Exercise details: Reproduce the records that follow without alteration, apart from removing the pictures.

Data shown:

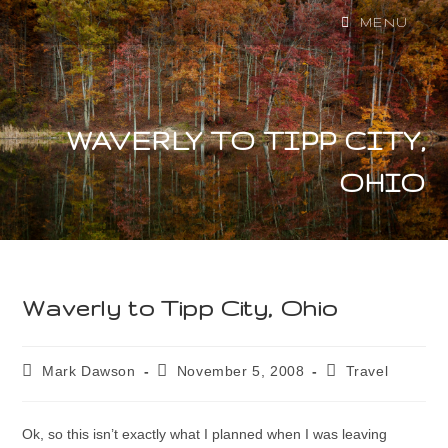
MENU
WAVERLY TO TIPP CITY,
OHIO
Waverly to Tipp City, Ohio
Mark Dawson
November 5, 2008
Travel
Ok, so this isn’t exactly what I planned when I was leaving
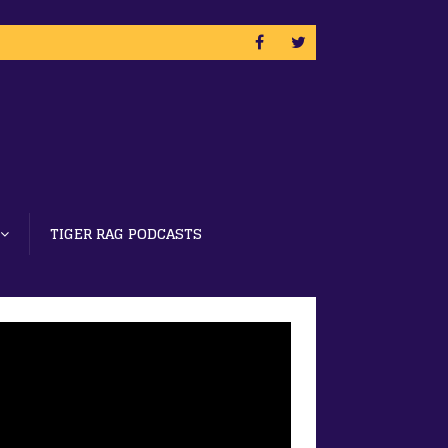
TIGER RAG PODCASTS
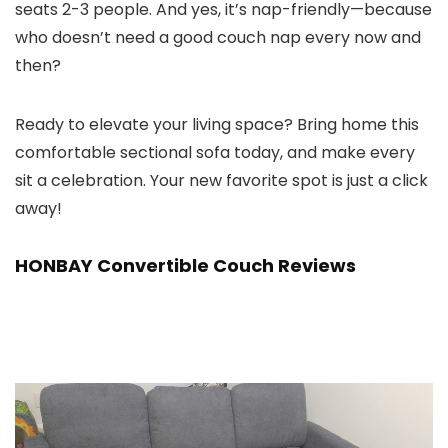
seats 2-3 people. And yes, it’s nap-friendly—because
who doesn’t need a good couch nap every now and
then?
Ready to elevate your living space? Bring home this
comfortable sectional sofa today, and make every
sit a celebration. Your new favorite spot is just a click
away!
HONBAY Convertible Couch Reviews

Result below:
MENU
WAVERLY TO TIPP CITY,
OHIO
Waverly to Tipp City, Ohio
Mark Dawson
November 5, 2008
Travel
Ok, so this isn’t exactly what I planned when I was leaving
TIGER RAG PODCASTS
seats 2-3 people. And yes, it’s nap-friendly—because
who doesn’t need a good couch nap every now and
then?
Ready to elevate your living space? Bring home this
comfortable sectional sofa today, and make every
sit a celebration. Your new favorite spot is just a click
away!
HONBAY Convertible Couch Reviews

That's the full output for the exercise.